Personnellement, ce type de critiques est-il difficile à vivre ?
J.D. : Oh, vous savez, je ne lis pas et je n'écoute pas tout ce qui se dit de mal sur moi. Sinon je me pends ! L'important, dans ces moments-là, c'est de croire en toi. Il y a beaucoup de mecs qui oublient ce que j'ai fait pendant vingt ans. Des mêlées, des piliers, des talonneurs, j'en ai vus ! Des mêlées en difficulté ? Eh bien, on en a fait des mêlées fortes. La mêlée, c'est du travail, mais c'est surtout l'école de l'humilité. Et quand on en manque, on passe à la trappe. Là, justement, je crois qu'on manque un peu d'humilité. On n'est pas revenus sur terre.
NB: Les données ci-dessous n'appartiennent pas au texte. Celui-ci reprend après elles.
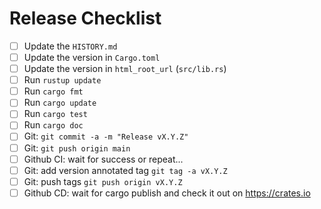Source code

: # Release Checklist

- [ ] Update the `HISTORY.md`
- [ ] Update the version in `Cargo.toml`
- [ ] Update the version in `html_root_url` (`src/lib.rs`)
- [ ] Run `rustup update`
- [ ] Run `cargo fmt`
- [ ] Run `cargo update`
- [ ] Run `cargo test`
- [ ] Run `cargo doc`
- [ ] Git: `git commit -a -m "Release vX.Y.Z"`
- [ ] Git: `git push origin main`
- [ ] Github CI: wait for success or repeat...
- [ ] Git: add version annotated tag `git tag -a vX.Y.Z`
- [ ] Git: push tags `git push origin vX.Y.Z`
- [ ] Github CD: wait for cargo publish and check it out on https://crates.io
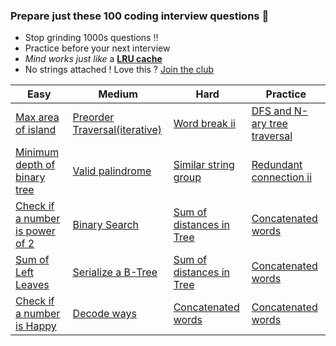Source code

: ### Prepare just these 100 coding interview questions &#x1F4D6;

- Stop grinding 1000s questions !!
- Practice before your next interview
- *Mind works just like* a **[LRU cache](https://www.geeksforgeeks.org/lru-cache-implementation/)**
- No strings attached ! Love this ? [Join the club](/publish)

<table class="table">
  <thead>
    <tr>
      <th scope="col">Easy</th>
      <th scope="col">Medium</th>
      <th scope="col">Hard</th>
      <th scope="col">Practice</th>
    </tr>
  </thead>
  <tbody>
    <tr>
      <td><a href="https://youtu.be/HLOwaCIN3S4" target="_blank">Max area of island</a></td>
      <td><a href="https://youtu.be/HLOwaCIN3S4" target="_blank">Preorder Traversal(iterative)</a></td>
      <td><a href="https://youtu.be/HLOwaCIN3S4" target="_blank">Word break ii</a></td>
      <td><a href="https://youtu.be/HLOwaCIN3S4" target="_blank">DFS and N-ary tree traversal</a></td>
    </tr>
    <tr>
      <td><a href="https://youtu.be/HLOwaCIN3S4" target="_blank">Minimum depth of binary tree</a></td>
      <td><a href="https://youtu.be/HLOwaCIN3S4" target="_blank">Valid palindrome</a></td>
      <td><a href="https://youtu.be/HLOwaCIN3S4" target="_blank">Similar string group</a></td>
      <td><a href="https://youtu.be/HLOwaCIN3S4" target="_blank">Redundant connection ii</a></td>
    </tr>
    <tr>
      <td><a href="https://youtu.be/HLOwaCIN3S4" target="_blank">Check if a number is power of 2</a></td>
      <td><a href="https://youtu.be/HLOwaCIN3S4" target="_blank">Binary Search</a></td>
      <td><a href="https://youtu.be/HLOwaCIN3S4" target="_blank">Sum of distances in Tree</a></td>
      <td><a href="https://youtu.be/HLOwaCIN3S4" target="_blank">Concatenated words</a></td>
    </tr>
    <tr>
      <td><a href="https://youtu.be/HLOwaCIN3S4" target="_blank">Sum of Left Leaves</a></td>
      <td><a href="https://youtu.be/HLOwaCIN3S4" target="_blank">Serialize a B-Tree</a></td>
      <td><a href="https://youtu.be/HLOwaCIN3S4" target="_blank">Sum of distances in Tree</a></td>
      <td><a href="https://youtu.be/HLOwaCIN3S4" target="_blank">Concatenated words</a></td>
    </tr>
    <tr>
      <td><a href="https://youtu.be/HLOwaCIN3S4" target="_blank">Check if a number is Happy</a></td>
      <td><a href="https://youtu.be/HLOwaCIN3S4" target="_blank">Decode ways</a></td>
      <td><a href="https://youtu.be/HLOwaCIN3S4" target="_blank">Concatenated words</a></td>
      <td><a href="https://youtu.be/HLOwaCIN3S4" target="_blank">Concatenated words</a></td>
    </tr>
  </tbody>
</table>
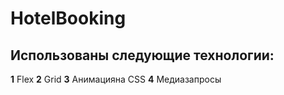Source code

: # HotelBooking

## Использованы следующие технологии:
__1__ Flex
__2__ Grid
__3__ Анимацияна CSS
__4__ Медиазапросы


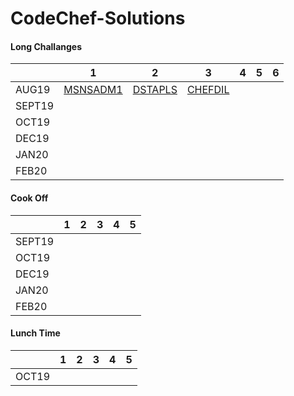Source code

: # CodeChef-Solutions

#### Long Challanges
|               | 1             | 2             | 3             | 4             | 5             | 6             |
| ------------- |:-------------:|:-------------:|:-------------:|:-------------:|:-------------:|:-------------:|
| AUG19         | [MSNSADM1](https://github.com/vinaysomawat/CodeChef-Solutions/blob/master/Long/08_19/MSNSADM1.cpp)  | [DSTAPLS](https://github.com/vinaysomawat/CodeChef-Solutions/blob/master/Long/08_19/DSTAPLS.cpp)       | [CHEFDIL](https://github.com/vinaysomawat/CodeChef-Solutions/blob/master/Long/08_19/CHEFDIL.cpp) |               |               |               |
| SEPT19        |               |               |               |               |               |               |
| OCT19         |               |               |               |               |               |               |
| DEC19         |               |               |               |               |               |               |
| JAN20         |               |               |               |               |               |               |
| FEB20         |               |               |               |               |               |               |

#### Cook Off
|               | 1             | 2             | 3             | 4             | 5             | 
| ------------- |:-------------:|:-------------:|:-------------:|:-------------:|:-------------:|
| SEPT19        |               |               |               |               |               | 
| OCT19         |               |               |               |               |               | 
| DEC19         |               |               |               |               |               | 
| JAN20         |               |               |               |               |               | 
| FEB20         |               |               |               |               |               | 

#### Lunch Time
|               | 1             | 2             | 3             | 4             | 5             |
| ------------- |:-------------:|:-------------:|:-------------:|:-------------:|:-------------:|
| OCT19         |               |               |               |               |               |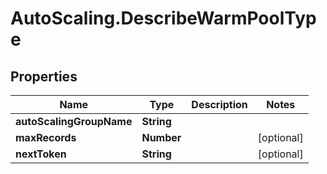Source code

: # AutoScaling.DescribeWarmPoolType

## Properties

Name | Type | Description | Notes
------------ | ------------- | ------------- | -------------
**autoScalingGroupName** | **String** |  | 
**maxRecords** | **Number** |  | [optional] 
**nextToken** | **String** |  | [optional] 


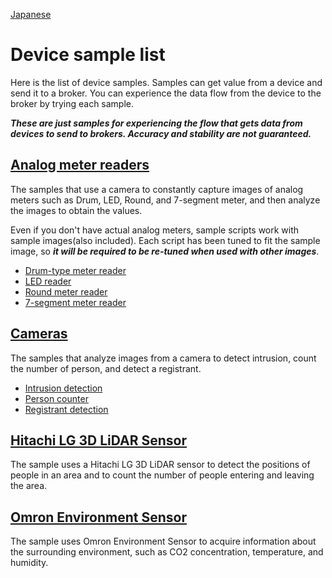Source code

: [Japanese](./README.md)

# Device sample list

Here is the list of device samples. Samples can get value from a device and send it to a broker.
You can experience the data flow from the device to the broker by trying each sample.

***These are just samples for experiencing the flow that gets data from devices to send to brokers. Accuracy and stability are not guaranteed.***

## [Analog meter readers](./analog-meter-readers)

The samples that use a camera to constantly capture images of analog meters such as Drum, LED, Round, and 7-segment meter, and then analyze the images to obtain the values.  

Even if you don't have actual analog meters, sample scripts work with sample images(also included). Each script has been tuned to fit the sample image, so ***it will be required to be re-tuned when used with other images***.  

- [Drum-type meter reader](./analog-meter-readers/drum-meter/README.en.md)
- [LED reader](./analog-meter-readers/led-meter/README.en.md)
- [Round meter reader](./analog-meter-readers/round-meter/README.en.md)
- [7-segment meter reader](./analog-meter-readers/seven-segment-meter/README.en.md)

## [Cameras](./cameras)

The samples that analyze images from a camera to detect intrusion, count the number of person, and detect a registrant. 

- [Intrusion detection](./cameras/intrusion-detection/README.en.md)
- [Person counter](./cameras/person-counter/README.en.md)
- [Registrant detection](./cameras/registrant-detection/README.en.md)

## [Hitachi LG 3D LiDAR Sensor](./hlds-lidar/README.en.md)

The sample uses a Hitachi LG 3D LiDAR sensor to detect the positions of people in an area and to count the number of people entering and leaving the area.


## [Omron Environment Sensor](./omron-env/README.en.md)

The sample uses Omron Environment Sensor to acquire information about the surrounding environment, such as CO2 concentration, temperature, and humidity.
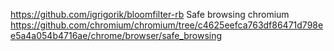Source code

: https://github.com/igrigorik/bloomfilter-rb
Safe browsing chromium
https://github.com/chromium/chromium/tree/c4625eefca763df86471d798ee5a4a054b4716ae/chrome/browser/safe_browsing
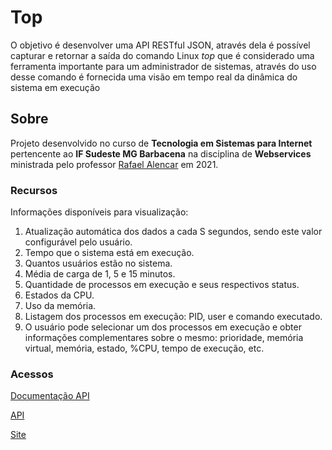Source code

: # Top

O objetivo é desenvolver uma API RESTful JSON, através dela é possível capturar e retornar a saída do comando Linux _top_ que é considerado uma ferramenta importante para um administrador de sistemas, através do uso desse comando é fornecida uma visão em tempo real da dinâmica do sistema em execução


## Sobre
<p>Projeto desenvolvido no curso de <b>Tecnologia em Sistemas para Internet</b> pertencente ao <b>IF Sudeste MG Barbacena</b> na disciplina de <b>Webservices</b> ministrada pelo professor <a href="https://github.com/rafjaa">Rafael Alencar</a> em 2021.</p>

### Recursos

Informações disponíveis para visualização:

1. Atualização automática dos dados a cada S segundos, sendo este valor configurável pelo usuário.
2. Tempo que o sistema está em execução.
3. Quantos usuários estão no sistema.
4. Média de carga de 1, 5 e 15 minutos.
5. Quantidade de processos em execução e seus respectivos status.
6. Estados da CPU.
7. Uso da memória.
8. Listagem dos processos em execução: PID, user e comando executado.
9. O usuário pode selecionar um dos processos em execução e obter informações complementares sobre o mesmo: prioridade, memória virtual, memória,
estado, %CPU, tempo de execução, etc.

### Acessos 

<a href="https://api-java-top.herokuapp.com/swagger-ui.html#/">Documentação API</a>

<a href="https://api-java-top.herokuapp.com/top">API</a>

<a href="https://api-java-top.herokuapp.com/top">Site</a>

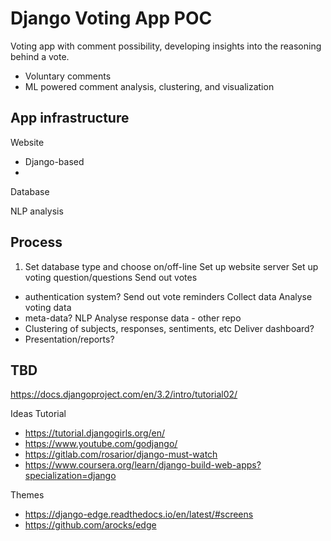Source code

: # Django Voting App POC

Voting app with comment possibility, developing insights into the reasoning behind a vote.
- Voluntary comments
- ML powered comment analysis, clustering, and visualization

## App infrastructure

Website
- Django-based
- 

Database

NLP analysis


## Process
1. Set database type and choose on/off-line
Set up website server
Set up voting question/questions
Send out votes
- authentication system?
Send out vote reminders
Collect data
Analyse voting data
- meta-data?
NLP Analyse response data - other repo
- Clustering of subjects, responses, sentiments, etc
Deliver dashboard?
- Presentation/reports?

## TBD
https://docs.djangoproject.com/en/3.2/intro/tutorial02/

Ideas
Tutorial
- https://tutorial.djangogirls.org/en/
- https://www.youtube.com/godjango/
- https://gitlab.com/rosarior/django-must-watch
- https://www.coursera.org/learn/django-build-web-apps?specialization=django

Themes
- https://django-edge.readthedocs.io/en/latest/#screens
- https://github.com/arocks/edge

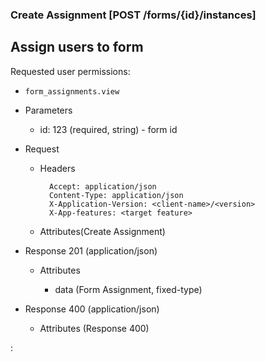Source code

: ### Create Assignment [POST /forms/{id}/instances]

## **Assign users to form**

Requested user permissions:
- `form_assignments.view`

+ Parameters
    + id: 123 (required, string) - form id

+ Request
    + Headers

            Accept: application/json
            Content-Type: application/json
            X-Application-Version: <client-name>/<version>
            X-App-features: <target feature>
          
    + Attributes(Create Assignment)

+ Response 201 (application/json)

    + Attributes
        
        + data (Form Assignment, fixed-type)
    
+ Response 400 (application/json)
              
    + Attributes (Response 400)

:[](../error_responses.md)
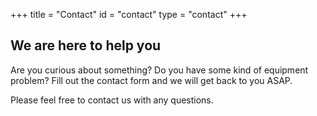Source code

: +++
title = "Contact"
id = "contact"
type = "contact"
+++

## We are here to help you

Are you curious about something? Do you have some kind of equipment problem? Fill out the contact form and we will get back to you ASAP.

Please feel free to contact us with any questions.
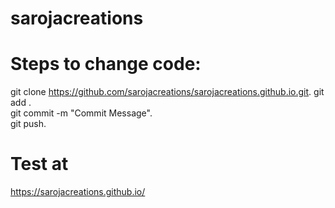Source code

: # sarojacreations

# Steps to change code:
git clone https://github.com/sarojacreations/sarojacreations.github.io.git.
git add .  
git commit -m "Commit Message".  
git push.  

# Test at
https://sarojacreations.github.io/
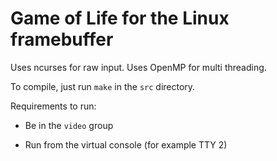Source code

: # Game of Life for the Linux framebuffer

Uses ncurses for raw input.
Uses OpenMP for multi threading.

To compile, just run `make` in the `src` directory.

Requirements to run:

* Be in the `video` group

* Run from the virtual console (for example TTY 2)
C'est vraiment votre sentiment ?
J.D. : On ne se donne pas tous les moyens de franchir un cap et de réussir. Je l'avais déjà vécu avec le Biarritz Olympique. Je parle donc en connaissance de cause. A un moment, on croit toujours que l'on va s'en sortir et puis, ce n'est pas le cas. Car on se ment et quand on se ment, on n'avance pas. Mais encore une fois, je le dis : on y arrivera ensemble. Je ne me dissocie pas des joueurs.
Cet été, en arrivant au RCT, club médiatique, vous saviez que le contexte serait aussi bouillant...
J.D. : Je suis conscient d'être le premier fusible en cas de coup dur. Je le sais pertinemment, sinon je ne serais pas venu. Mais ce n'est pas ça le plus important. En rejoignant le RCT, c'est d'abord l'aventure humaine qui m'a attiré. Venir bosser avec Bernard (Laporte) et 'Pierrot' (Mignoni) me plaît énormément. Le RCT est un club magnifique. C'est la raison pour laquelle, je ne me démobilise pas. Au sein du staff, on a la chance de très bien s'entendre. On a envie d'aller de l'avant. On se dit les choses en face; on ne se loupe pas (il sourit). Bernard, c'est le boss; il est donc exigeant avec nous. On veut tous réussir. Après un titre de champion d'Europe, je savais pertinemment que des références au précédent staff (à son prédécesseur, Olivier Azam) seraient faites. Mais moi, je suis là pour prolonger tout ce qui avait été mis en place et les bons résultats sportifs. C'est un devoir et je m'y applique.
Ce week-end, le président Boudjellal a dit qu'il "ne bougerait pas" jusqu'au match d'Exeter. Sous-entendu : en cas de nouveau revers et de quasi-élimination en H Cup, des remaniements pourraient intervenir... Est-ce que vous vous sentez menacé ?
J.D. : On va là-bas pour gagner, il n'y a rien de nouveau ! On le sait, on va jouer notre qualification (du moins, une place favorable dans la course aux quarts de finale). Dès lors, on va bosser avec encore plus d'application. Mais bon, ensuite, nous, entraîneurs, on met notre destin entre les mains de nos joueurs. Et c'est comme ça à chaque match.